POST /ESURL/indexName/item/CFile1?routing=File1
{
    "joinField": {
        "parent": "File1",
        "name": "content"
    },
    "FileContent":"<<<10MB Data>>"
    
}

So it's not really surprising that anytime you run a search query, it gives you back 10 hits of 10mb each. Which means that each response has to read 100mb and send that over the network. With 300 search requests per second, it means 30,000 mb/s... That could explain IMHO.

1 Like

Sorry I would have given exact scenario details...Here is the exact scenario

100 single ingests/sec on index1 (doc size of ~1KB)
300 searches ingests/sec on index2 (in this each doc is <1KB)

1 single ingest/sec on index3 -- This is 10MB sized doc

So my huge sized doc ingest is in different index which is regressing all other indices search/ingest performance.

My main query was....Is that a right way to ingest 10MB sized doc? Is this a valid design way of using elastic search?

That comes with a cost.
As I said, reading and sending 10mb documents over the wire has much more impact than small documents.
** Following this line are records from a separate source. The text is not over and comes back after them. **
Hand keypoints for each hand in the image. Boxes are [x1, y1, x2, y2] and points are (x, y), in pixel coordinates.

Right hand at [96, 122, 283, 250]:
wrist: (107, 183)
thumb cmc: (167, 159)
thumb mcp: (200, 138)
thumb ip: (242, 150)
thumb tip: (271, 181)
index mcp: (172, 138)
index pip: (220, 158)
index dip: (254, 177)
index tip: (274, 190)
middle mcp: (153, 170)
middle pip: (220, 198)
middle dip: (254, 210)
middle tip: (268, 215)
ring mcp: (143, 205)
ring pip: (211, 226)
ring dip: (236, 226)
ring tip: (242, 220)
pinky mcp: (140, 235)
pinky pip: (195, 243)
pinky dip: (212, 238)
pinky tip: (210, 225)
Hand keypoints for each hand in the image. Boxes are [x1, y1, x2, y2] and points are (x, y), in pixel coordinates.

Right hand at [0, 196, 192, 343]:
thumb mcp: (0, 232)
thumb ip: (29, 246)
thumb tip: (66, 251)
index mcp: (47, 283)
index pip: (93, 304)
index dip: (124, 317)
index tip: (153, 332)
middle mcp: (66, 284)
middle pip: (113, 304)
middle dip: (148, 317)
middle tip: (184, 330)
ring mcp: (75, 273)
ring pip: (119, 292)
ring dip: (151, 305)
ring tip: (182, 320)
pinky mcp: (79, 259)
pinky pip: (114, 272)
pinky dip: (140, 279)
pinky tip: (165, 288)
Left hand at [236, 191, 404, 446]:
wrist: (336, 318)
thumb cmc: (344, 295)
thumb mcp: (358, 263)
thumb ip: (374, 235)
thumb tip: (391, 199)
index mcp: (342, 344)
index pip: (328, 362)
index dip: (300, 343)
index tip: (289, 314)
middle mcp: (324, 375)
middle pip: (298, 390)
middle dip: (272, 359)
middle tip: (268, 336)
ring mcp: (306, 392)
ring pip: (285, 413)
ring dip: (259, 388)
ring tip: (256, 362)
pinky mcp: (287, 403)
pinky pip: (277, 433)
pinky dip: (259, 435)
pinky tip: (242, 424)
Is your document realistic? I mean what kind of use case are you trying to cover with elasticsearch? What type of document would you like to index?

If you want to index a full book of 800 pages, then yes the document will be super big. But may be it's worth considering each page of the book instead the full book?

Great thanks for details...
Basically people uploads documents and we ingest it's contents also. Customers may upload any sized file, but we restricted to upload max 10MB (first few pages)...Now it looks like we need to reduce that also to 1MB. 10MB looks like too much costly and affecting all regular simple operations also.

There's a difference between sending binary documents and storing the binary or only the extracted content. FSCrawler by default only send the extracted content and the metadata for example.

This topic was automatically closed 28 days after the last reply. New replies are no longer allowed.